PROBLEMS TO SOLVE:
(a) Answer these questions using the forum thread about the Smokey Joes meetup:
(i) According to the first post, how many people turned out at Smokey Joes?
(ii) In what town is Smokey Joes located, and inside what venue?
(iii) What does Juicestain say he will bring again sometime?
(b) Return the part of the forum thread about the Smokey Joes meetup that opens with the words containing "Its down in" and closes with "Fantastic spot.". Copy it exactly as it appears.

READING PASSAGE:
★ ★ ★
# Team WA - 4.10.10 - Smokey Joes



## Ducrider (Feb 4, 2010)

Team WA knows how to herf! A dozen strong turned out yesterday at Smokey Joes. Good times. :smoke:


----------



## Magnate (Nov 27, 2009)

Thanks for posting pics!! Had a freakin' great time! Can't wait til next month...


----------



## Juicestain (Jul 10, 2009)

+1 on the thanks. your phone does way better pics then mine. I'll bring a real camera again sometime...


----------



## boat45 (Apr 8, 2010)

Nice Pics. I will most certainly try to have one of us remember the camera on the next one!!


----------



## jessejava187 (Aug 25, 2009)

Damn im sexy


----------



## Vinnie (Nov 27, 2008)

Thanks for posting Russ, it was a great time. Plus, now we know that Jesse is sexey!
Vinnie


----------



## Magnate (Nov 27, 2009)

jessejava187 said:


> Damn im sexy


I thought it was the padron that was hot... :biglaugh:


----------



## IanLudwig (Apr 6, 2010)

Where is this place? Looks like I missed out.


----------



## Ducrider (Feb 4, 2010)

Its down in Fife tucked upstairs at BJs Bingo.

Smokey Joe's Cigar Lounge Sports Bar at BJ's Bingo Fife Washington Tacoma Seattle WA offering a cigar smoking lounge, sports bar, wine bar, happy hour, satellite tv, sporting events, smokin on the res

Fantastic spot.


----------



## IanLudwig (Apr 6, 2010)

I might have to go check it out, it looks like a nice place.


----------
★ ★ ★
SOURCE MATERIAL:
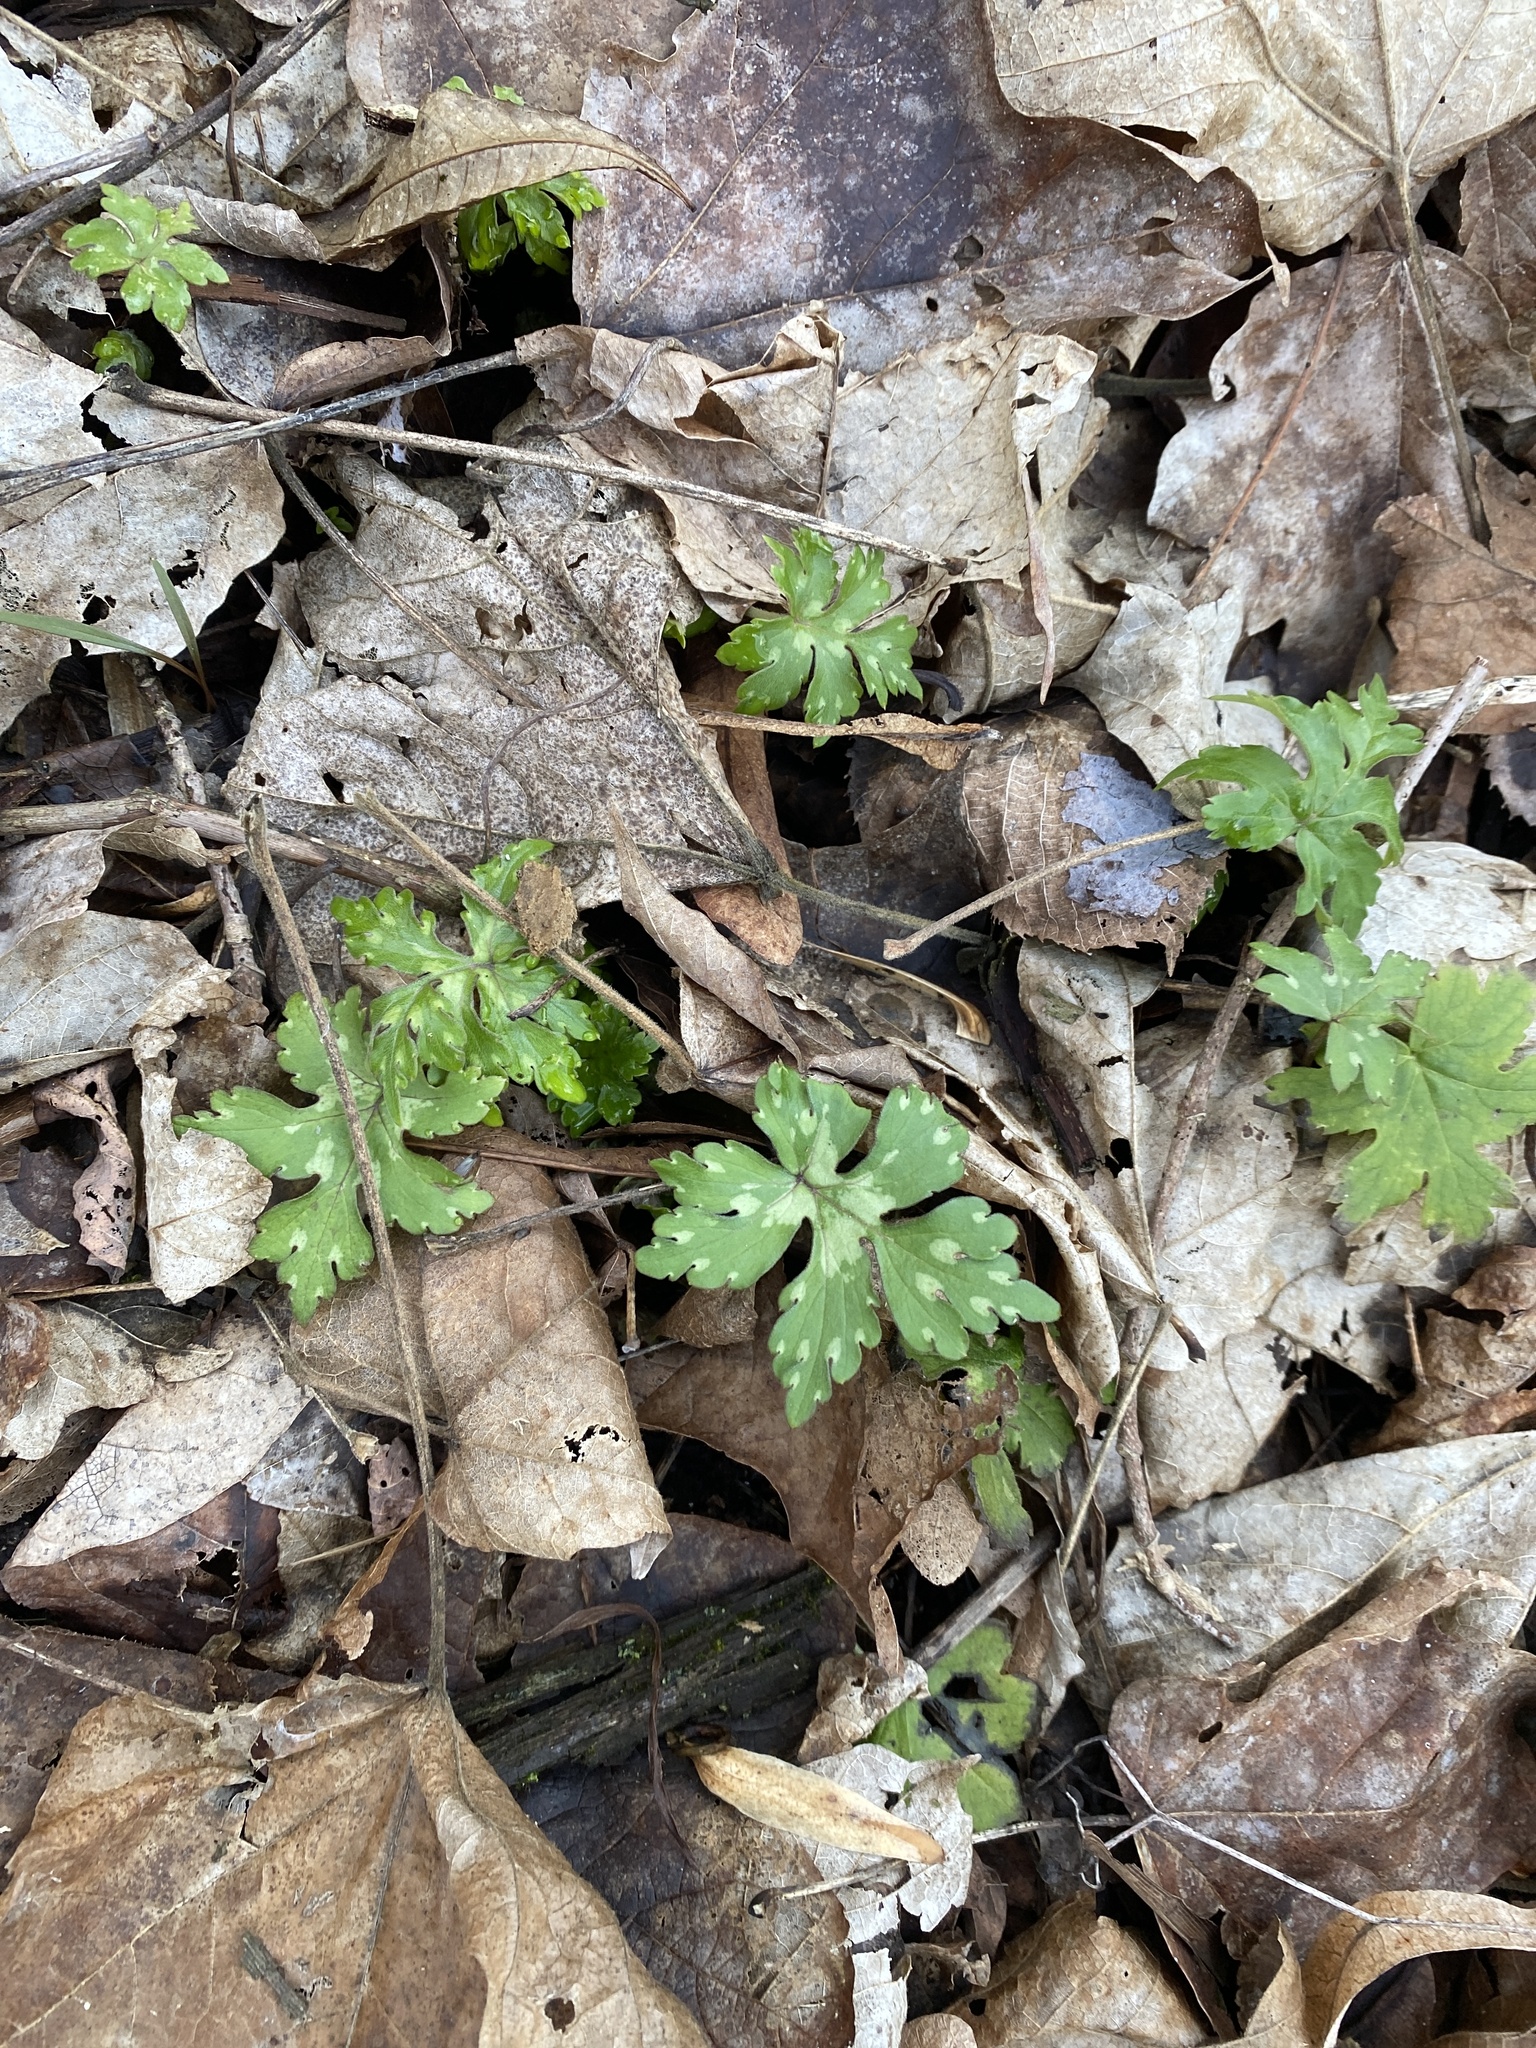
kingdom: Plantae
★ ★ ★
RESULTS OF THE EXERCISE:
(a)
(i) A dozen.
(ii) Fife, upstairs at BJs Bingo.
(iii) A real camera.

(b)
Its down in Fife tucked upstairs at BJs Bingo.

Smokey Joe's Cigar Lounge Sports Bar at BJ's Bingo Fife Washington Tacoma Seattle WA offering a cigar smoking lounge, sports bar, wine bar, happy hour, satellite tv, sporting events, smokin on the res

Fantastic spot.